Hi all. Up late here and looking for ideas on support. My husband is wanting to leave and it's killing me. He left just a couple of days ago and I called him that very night begging him to come back and talk to me. He came home and I begged him to stay. Initially on that day when he left, he said he would just take couple of days to find himself then come back to see if I would still have him. I know that he was talking to another woman at that time and wanted to meet with her to see if there was a connection. The other woman has stopped talking with him as of now. He is back at home, but it feels like he is here only to look after me. I admit that i was extremely pathetic when he came to talk with me the night he left. I cried, begged and pleaded. I convinced him to stay the night with me that night and asked if he would stay with me the next night so that I could sleep. He decided to stay at home with me (after he realized this other woman wasn't talking to him any longer) for some odd reason. I've been pestering him about why he is here with me. He has told me that it's because I need him here. So, he's pretty much here for my safety, in his mind. He tells me he loves me and will always love me. He made love with me today and seemed so far away. I couldn't understand and still don't, why he would want to leave me but doesn't mind making love with me. He has also expressed that he would like to sleep with other women. Says he has urges and fantasies that he needs to explore. A couple of days before he left, he was telling me he loved me and never wanted to live without me. It's been an extreme roller coaster of emotions. I can't eat or sleep and I can't concentrate. I would be surprised if this thread makes any sense.
So, I'm stuck.

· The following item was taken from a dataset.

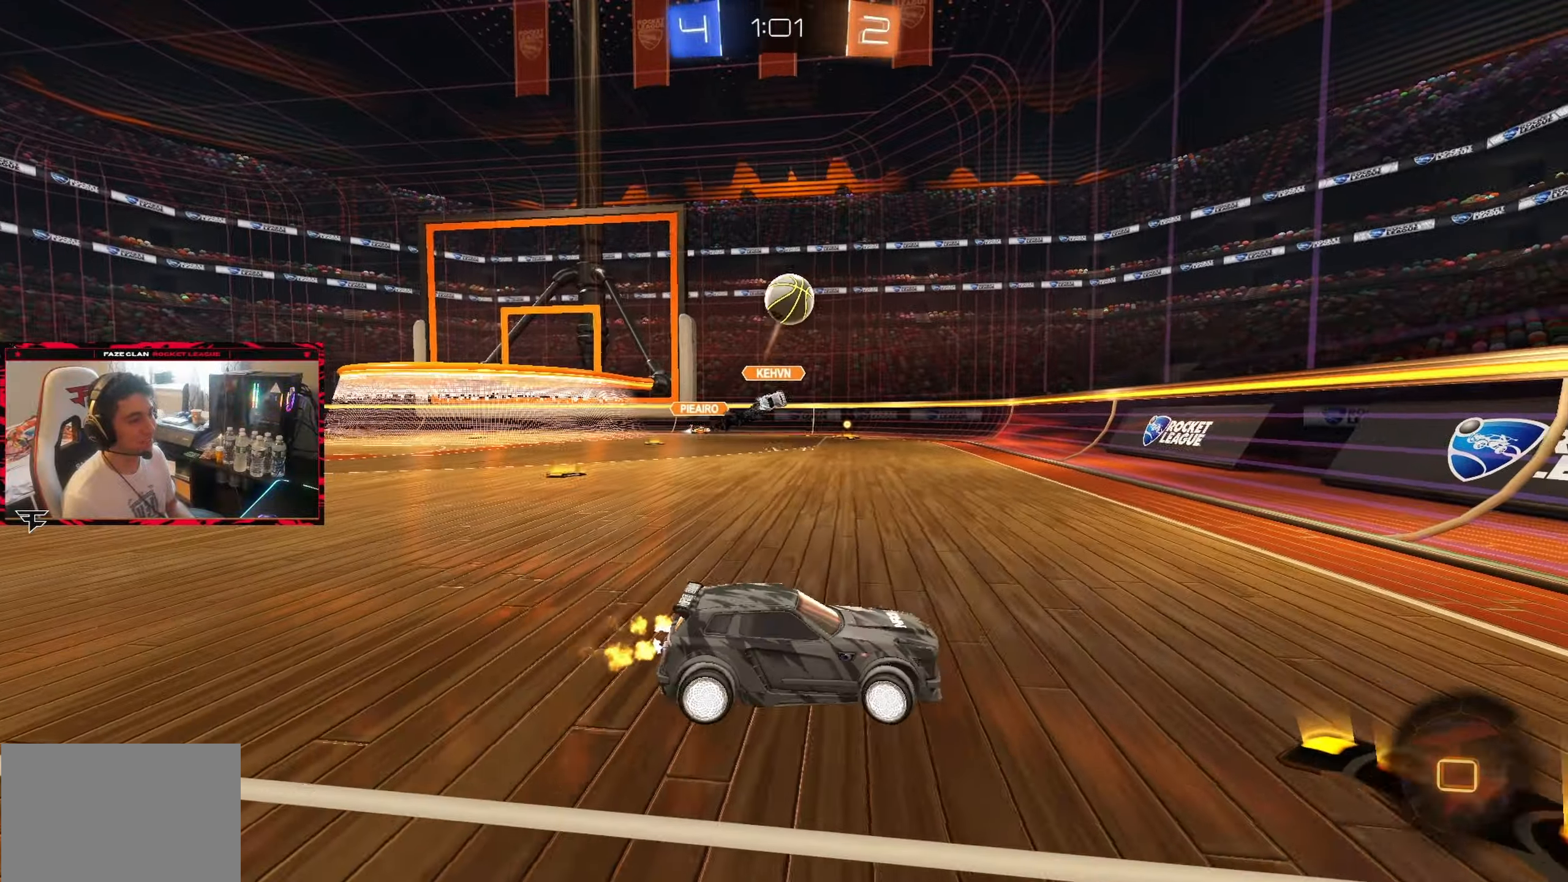
{"buttons": ["CIRCLE", "TRIANGLE", "R2"], "left_stick": "right", "right_stick": "center", "events": [[67, "CIRCLE", "down"], [483, "TRIANGLE", "down"]]}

Scared as hell and don't know what to do. Let him go? Do I really have any choice? Is there something I can do to make him realize this is his home and he should be here with me? Most likely not, right? Within a week he's told me he could never live without me, would never do anything to mess up our marriage, promised forever, talked online with another woman and made plans to meet her, made love with me, left me, came back, lied, says he doesn't know if he wants to leave or stay, says he wants to stay, says he wants other women, says he doesn't, says he wants to be single, says he wants to be married, held me, pushed me away, cried with me, got mad at me for crying and on and on and on. He is sleeping in the same bed with me and holding me at night. Says that I shouldn't be any different. That I can still hug and kiss him and so on. But, at this point he's back to telling me that he doesn't know what he wants. I try to talk with him and work through it, but his answer is always the same..."I don't know". Not only am I hurting terribly, but I'm going mad from the roller coaster of emotions.
If anyone could offer some advice or words of wisdom, I would appreciate it. I think in my heart I know I need to quit acting so pathetic and try to remind him of the reasons he married me. If that doesn't work, then I have to let him go, right? Well, why isn't it that easy then? And how in the world do I cope with a pain of this magnitude? I never learned any sufficient means of coping.
Sorry for the book, feedback is greatly appreciated.